The rival bank Chase, meanwhile, will let you have up to 20 accounts open with it at once, of which up to 10 can be “saver accounts”, each created for a different goal, where you earn 4.1% interest. It may sound like an awful lot of admin but all are managed on one app, and you use one debit card and simply choose which account you want the money to come out of.

Monzo customers can pay bills via direct debit or standing order directly from pots but if you upgrade to Monzo Plus (which costs £5 a month) or Monzo Premium (£15 a month), you can pay for online subscriptions from, and link virtual cards to, specific pots.

What about downsides?

Some would say that the obvious drawback to zero-based budgeting is its apparent time-consuming complexity.

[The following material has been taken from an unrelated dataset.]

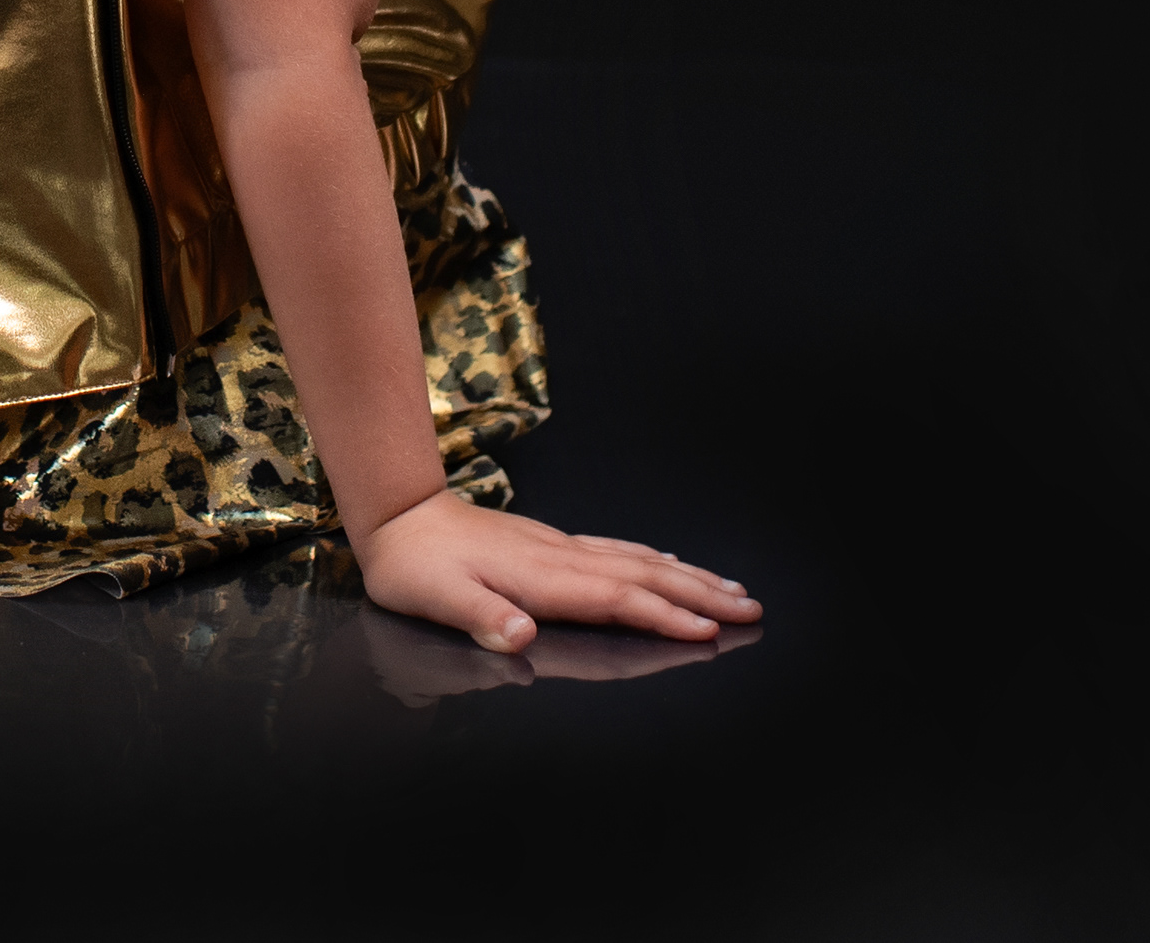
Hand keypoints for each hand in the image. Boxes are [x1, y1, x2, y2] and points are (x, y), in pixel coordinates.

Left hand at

Fuller believes the online communities springing up to support one another with budgeting do help people to stay motivated.

But some would argue that it can be a real challenge to predict what expenses are coming down the road – and even more so if you are a freelancer or gig economy worker with irregular earnings.

Beth Fuller credits following zero-based budgeting content creators online with making her realise she could find an extra £700 a month, and pay off her credit cards.

“There’s always something that you didn’t plan for,” says Dr Marcel Lukas, a senior lecturer in banking and finance at the University of St Andrews.

He adds: “I have a PhD in finance. I study consumer financial decision-making. I would struggle with the zero-budgeting technique.

“Every month I write out the expenses that I didn’t plan for, and every month there is something big: a gift, something relating to a holiday, something needing replacing in the house, a problem with the car. No one can ever work out how much fuel they’re going to use.

“You might put away so much money for savings, lock it away, and then can’t get it out again quickly, and then you end up using a credit card and think: ‘Oh, it’s just a one-off thing.’”

While it may seem obvious that budgeting saves you money, there has been relatively little academic research done into whether this is always the case.

Lukas and Dr Chuck Howard, an assistant professor of marketing at the Mays Business School, carried out research last year that concluded that even the simple act of tracking one category of your spending, such as eating out, does reduce your spending.

He advocates for starting small, focusing on tracking one or two categories of spending. However, he believes you should be ambitious with those goals.

“We experimented and got those used to spending £100 a month on dining or drinking out to either set up a budget for £50 or £80. The group that set their budget lower ended up spending much less than those who were more realistic.”